SUMMARY AND FURTHER RESEARCH NEEDS

The present guideline committee utilized systematic reviews and GRADE methodology to identify the best available evidence on the management for chronic cough in Korean patients. Through a comprehensive evidence synthesis process, we made recommendations for various diagnostic and therapeutic tools, including empirical treatments for non-specific and unexplained chronic cough, empirical antibiotics for chronic wet cough in children, and FeNO measurement to predict corticosteroid-responsive cough conditions (Table 3, Figs. 2 and 3).
However, the evidence was very sparse in most of our PICO questions, which is in marked contrast to the high burden of chronic cough in the community and clinics.14 In the absence of high-quality evidence, our guideline panel, nonetheless, formulated clinical guidelines, particularly for use in primary care. The United States Preventive Services Task Force stated77: “Decision makers do not have the luxury of waiting for certain evidence. Even though evidence is insufficient, the clinician must still provide advice, patients must make choices, and policy makers must establish policies.” In regard to the overall weak quality of evidence, most of our recommendations are inevitably conditional. Overall, the lack of evidence indicates a major unmet need for primary studies of patients with chronic cough.
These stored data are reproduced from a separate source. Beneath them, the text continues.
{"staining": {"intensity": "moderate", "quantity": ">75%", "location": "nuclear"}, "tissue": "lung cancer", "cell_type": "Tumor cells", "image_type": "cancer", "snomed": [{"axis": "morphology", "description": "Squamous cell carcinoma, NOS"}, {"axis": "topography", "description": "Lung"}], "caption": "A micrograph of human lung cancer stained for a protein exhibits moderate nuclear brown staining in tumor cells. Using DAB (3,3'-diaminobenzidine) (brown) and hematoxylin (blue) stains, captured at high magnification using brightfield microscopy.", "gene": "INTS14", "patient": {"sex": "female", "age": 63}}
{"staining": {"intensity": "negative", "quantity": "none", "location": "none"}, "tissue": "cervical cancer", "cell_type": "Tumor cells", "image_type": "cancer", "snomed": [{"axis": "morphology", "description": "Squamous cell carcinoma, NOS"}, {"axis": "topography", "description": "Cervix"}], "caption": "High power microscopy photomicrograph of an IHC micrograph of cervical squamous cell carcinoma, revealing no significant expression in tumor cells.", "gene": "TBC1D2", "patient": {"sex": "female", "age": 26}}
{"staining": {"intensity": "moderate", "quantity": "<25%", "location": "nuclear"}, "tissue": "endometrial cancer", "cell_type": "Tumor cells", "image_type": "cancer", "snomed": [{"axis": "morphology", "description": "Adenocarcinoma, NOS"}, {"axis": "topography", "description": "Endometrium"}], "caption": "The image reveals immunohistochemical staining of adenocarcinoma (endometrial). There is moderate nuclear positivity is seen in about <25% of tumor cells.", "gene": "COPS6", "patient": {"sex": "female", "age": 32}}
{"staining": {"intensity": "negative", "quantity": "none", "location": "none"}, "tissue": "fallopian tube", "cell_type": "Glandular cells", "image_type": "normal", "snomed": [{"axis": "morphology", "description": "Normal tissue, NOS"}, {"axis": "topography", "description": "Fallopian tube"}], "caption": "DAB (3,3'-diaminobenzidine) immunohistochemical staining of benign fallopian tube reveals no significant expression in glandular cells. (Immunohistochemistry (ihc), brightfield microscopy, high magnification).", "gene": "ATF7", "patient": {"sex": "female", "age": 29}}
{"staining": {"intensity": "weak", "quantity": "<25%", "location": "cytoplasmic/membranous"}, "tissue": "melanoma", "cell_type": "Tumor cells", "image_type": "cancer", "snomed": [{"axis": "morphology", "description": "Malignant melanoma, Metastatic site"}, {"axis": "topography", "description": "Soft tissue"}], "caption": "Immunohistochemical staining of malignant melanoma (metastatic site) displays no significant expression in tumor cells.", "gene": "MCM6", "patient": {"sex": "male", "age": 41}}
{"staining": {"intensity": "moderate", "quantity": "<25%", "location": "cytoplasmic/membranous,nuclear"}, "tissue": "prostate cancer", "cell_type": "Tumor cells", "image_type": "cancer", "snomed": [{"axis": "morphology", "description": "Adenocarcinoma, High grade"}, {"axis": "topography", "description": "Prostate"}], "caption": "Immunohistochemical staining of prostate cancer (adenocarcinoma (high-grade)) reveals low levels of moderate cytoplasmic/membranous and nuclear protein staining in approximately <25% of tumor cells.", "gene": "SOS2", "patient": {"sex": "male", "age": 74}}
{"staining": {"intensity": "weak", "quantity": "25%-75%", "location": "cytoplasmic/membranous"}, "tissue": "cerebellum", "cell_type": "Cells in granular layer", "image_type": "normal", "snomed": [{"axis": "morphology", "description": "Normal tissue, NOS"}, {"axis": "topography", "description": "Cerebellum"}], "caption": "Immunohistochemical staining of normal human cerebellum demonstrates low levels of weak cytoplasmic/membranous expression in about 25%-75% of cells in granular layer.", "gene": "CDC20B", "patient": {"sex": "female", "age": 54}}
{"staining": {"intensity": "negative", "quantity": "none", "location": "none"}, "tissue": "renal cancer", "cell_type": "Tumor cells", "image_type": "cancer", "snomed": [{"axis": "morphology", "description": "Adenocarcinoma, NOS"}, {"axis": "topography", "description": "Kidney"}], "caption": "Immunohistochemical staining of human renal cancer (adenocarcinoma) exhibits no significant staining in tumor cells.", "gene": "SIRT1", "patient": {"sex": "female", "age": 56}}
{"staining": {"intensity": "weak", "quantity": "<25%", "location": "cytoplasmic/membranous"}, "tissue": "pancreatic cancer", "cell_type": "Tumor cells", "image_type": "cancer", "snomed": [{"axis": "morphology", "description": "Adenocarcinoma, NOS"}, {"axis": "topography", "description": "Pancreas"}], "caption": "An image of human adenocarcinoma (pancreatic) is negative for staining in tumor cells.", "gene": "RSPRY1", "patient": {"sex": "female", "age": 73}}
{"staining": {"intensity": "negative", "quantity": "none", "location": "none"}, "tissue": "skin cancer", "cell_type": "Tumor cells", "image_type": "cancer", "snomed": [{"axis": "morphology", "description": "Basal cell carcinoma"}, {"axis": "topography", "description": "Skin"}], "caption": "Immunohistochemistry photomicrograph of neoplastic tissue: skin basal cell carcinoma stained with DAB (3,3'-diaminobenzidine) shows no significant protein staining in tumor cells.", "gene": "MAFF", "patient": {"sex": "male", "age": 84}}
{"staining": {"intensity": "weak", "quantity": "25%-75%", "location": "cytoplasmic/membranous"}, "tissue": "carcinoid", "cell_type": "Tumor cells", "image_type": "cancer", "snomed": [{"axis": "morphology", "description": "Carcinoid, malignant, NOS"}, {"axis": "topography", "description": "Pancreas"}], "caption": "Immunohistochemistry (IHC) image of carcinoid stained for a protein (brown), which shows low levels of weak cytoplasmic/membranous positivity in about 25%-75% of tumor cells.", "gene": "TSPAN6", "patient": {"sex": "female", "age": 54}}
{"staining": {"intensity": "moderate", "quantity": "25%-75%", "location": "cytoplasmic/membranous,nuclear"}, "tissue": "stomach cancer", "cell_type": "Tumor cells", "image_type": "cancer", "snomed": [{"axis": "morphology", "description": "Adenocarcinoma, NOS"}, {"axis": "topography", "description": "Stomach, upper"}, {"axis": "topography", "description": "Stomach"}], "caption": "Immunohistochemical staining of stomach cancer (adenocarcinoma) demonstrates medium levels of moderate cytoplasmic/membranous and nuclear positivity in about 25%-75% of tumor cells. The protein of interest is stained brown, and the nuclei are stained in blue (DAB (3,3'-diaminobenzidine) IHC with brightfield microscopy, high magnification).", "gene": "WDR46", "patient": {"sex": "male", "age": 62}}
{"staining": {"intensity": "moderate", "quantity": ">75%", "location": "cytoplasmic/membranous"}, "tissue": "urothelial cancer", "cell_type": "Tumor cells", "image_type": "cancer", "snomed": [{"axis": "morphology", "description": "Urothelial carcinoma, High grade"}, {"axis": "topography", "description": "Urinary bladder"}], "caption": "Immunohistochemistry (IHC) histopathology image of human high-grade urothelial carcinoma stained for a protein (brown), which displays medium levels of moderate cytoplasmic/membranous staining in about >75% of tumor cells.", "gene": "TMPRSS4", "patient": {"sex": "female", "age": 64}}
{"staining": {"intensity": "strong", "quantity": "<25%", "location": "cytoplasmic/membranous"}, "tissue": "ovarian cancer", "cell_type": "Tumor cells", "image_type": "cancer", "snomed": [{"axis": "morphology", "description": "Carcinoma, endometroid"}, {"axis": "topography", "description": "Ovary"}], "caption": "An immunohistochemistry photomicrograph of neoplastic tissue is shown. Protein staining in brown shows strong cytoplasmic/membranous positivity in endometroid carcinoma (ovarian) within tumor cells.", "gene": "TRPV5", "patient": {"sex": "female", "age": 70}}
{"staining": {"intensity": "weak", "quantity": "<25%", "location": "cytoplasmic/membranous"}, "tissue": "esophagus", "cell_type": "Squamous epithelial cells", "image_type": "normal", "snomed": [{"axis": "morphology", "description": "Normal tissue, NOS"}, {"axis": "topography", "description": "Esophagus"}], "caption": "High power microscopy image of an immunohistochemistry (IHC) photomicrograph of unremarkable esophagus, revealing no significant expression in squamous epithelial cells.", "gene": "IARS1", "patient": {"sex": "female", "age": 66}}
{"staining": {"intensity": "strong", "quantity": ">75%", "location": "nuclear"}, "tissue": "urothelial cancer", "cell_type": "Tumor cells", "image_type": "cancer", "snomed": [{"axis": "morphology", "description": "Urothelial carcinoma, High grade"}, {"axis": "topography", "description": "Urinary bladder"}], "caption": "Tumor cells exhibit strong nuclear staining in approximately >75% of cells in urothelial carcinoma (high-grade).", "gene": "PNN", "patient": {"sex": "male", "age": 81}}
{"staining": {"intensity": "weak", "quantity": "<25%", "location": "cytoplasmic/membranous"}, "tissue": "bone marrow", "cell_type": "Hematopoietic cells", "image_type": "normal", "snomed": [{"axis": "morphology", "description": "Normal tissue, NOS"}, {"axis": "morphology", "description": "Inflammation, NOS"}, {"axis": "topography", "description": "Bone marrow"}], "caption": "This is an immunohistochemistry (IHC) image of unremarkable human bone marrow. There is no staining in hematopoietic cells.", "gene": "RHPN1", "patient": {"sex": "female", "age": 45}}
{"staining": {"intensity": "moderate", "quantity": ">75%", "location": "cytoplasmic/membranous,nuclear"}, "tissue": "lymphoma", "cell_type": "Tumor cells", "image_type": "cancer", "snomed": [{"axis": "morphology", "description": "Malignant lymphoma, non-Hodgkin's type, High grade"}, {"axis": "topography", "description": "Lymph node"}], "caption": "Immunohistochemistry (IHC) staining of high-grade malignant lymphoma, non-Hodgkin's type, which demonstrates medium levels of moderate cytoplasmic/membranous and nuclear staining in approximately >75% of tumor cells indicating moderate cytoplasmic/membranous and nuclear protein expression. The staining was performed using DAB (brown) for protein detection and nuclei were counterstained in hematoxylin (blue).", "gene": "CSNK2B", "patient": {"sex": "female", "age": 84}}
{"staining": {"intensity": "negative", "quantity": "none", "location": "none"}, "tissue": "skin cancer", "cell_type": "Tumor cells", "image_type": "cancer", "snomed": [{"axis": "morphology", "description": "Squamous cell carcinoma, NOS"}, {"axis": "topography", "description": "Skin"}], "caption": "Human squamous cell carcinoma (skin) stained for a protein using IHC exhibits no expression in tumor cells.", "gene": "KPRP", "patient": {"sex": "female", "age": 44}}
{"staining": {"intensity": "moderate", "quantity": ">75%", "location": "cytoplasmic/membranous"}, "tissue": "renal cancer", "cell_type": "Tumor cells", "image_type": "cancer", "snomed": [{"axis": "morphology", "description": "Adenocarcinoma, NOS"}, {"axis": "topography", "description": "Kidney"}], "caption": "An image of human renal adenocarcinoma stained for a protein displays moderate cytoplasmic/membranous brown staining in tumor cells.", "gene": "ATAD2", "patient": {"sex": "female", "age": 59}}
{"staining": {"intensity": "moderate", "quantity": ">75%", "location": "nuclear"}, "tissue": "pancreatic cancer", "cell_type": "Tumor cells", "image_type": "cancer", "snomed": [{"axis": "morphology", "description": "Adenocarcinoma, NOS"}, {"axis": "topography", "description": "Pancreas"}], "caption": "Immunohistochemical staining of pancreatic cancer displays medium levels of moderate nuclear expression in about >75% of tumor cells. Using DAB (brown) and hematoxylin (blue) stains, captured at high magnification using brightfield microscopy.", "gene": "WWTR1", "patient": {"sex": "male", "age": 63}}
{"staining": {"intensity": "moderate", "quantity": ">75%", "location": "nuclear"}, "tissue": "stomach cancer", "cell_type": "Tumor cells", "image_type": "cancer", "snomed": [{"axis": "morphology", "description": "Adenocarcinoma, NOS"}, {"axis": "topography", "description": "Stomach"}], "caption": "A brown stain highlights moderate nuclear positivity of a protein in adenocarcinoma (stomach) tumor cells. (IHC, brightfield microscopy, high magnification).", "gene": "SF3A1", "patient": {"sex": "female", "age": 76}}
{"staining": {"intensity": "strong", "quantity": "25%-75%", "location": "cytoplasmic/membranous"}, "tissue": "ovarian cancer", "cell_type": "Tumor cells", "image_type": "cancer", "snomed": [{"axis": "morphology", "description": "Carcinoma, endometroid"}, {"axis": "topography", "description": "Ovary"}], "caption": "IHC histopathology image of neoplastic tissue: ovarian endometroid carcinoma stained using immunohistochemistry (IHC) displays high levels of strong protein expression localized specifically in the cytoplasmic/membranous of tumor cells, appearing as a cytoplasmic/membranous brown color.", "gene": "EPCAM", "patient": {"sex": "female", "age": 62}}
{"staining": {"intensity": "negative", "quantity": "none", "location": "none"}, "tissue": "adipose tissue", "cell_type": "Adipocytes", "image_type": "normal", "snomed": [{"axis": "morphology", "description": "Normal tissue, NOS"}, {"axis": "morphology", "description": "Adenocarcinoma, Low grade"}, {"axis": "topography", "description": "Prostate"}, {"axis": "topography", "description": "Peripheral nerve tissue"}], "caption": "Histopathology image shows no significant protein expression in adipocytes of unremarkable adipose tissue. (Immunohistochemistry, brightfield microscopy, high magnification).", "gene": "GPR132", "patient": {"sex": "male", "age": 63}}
Considering the difference in epidemiology and clinical settings between regions, further definitive evidence should be generated from Korean populations. Our recommendations will be revised when new evidence becomes available.

ACKNOWLEDGMENTS

This guideline for chronic cough was developed with the support of the Korean Academy of Asthma, Allergy and Clinical Immunology.

Notes

Disclosure: There are no financial or other issues that might lead to conflict of interest.